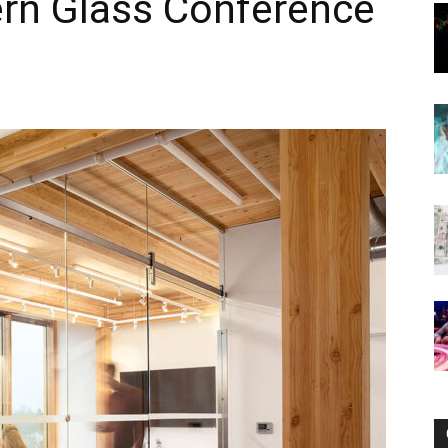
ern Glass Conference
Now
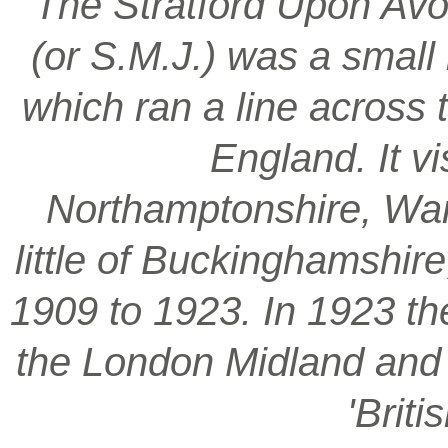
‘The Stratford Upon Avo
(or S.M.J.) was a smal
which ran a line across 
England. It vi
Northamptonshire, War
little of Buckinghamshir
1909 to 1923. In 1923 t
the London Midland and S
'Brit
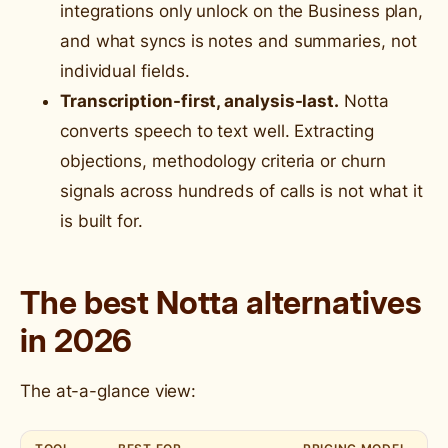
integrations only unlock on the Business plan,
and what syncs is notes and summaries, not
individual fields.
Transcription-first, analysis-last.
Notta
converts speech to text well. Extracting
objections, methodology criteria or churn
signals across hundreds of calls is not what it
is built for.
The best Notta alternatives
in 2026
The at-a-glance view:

○ ○ ○ ○

* Work task
Turn the text read from each of the rows above into one numbered list, one line per item. Skip blank lines and leave the pictures out.

* Exercise output
1. ern Glass Conference
2. Now
3. ‘The Stratford Upon Avo
4. (or S.M.J.) was a smal
5. which ran a line across 
6. England. It vi
7. Northamptonshire, War
8. little of Buckinghamshir
9. 1909 to 1923. In 1923 t
10. the London Midland and S
11. 'Brit
12. integrations only unlock on the Business plan,
13. and what syncs is notes and summaries, not
14. individual fields.
15. Transcription-first, analysis-last.
16. Notta
17. converts speech to text well. Extracting
18. objections, methodology criteria or churn
19. signals across hundreds of calls is not what it
20. is built for.
21. The best Notta alternatives
22. in 2026
23. The at-a-glance view:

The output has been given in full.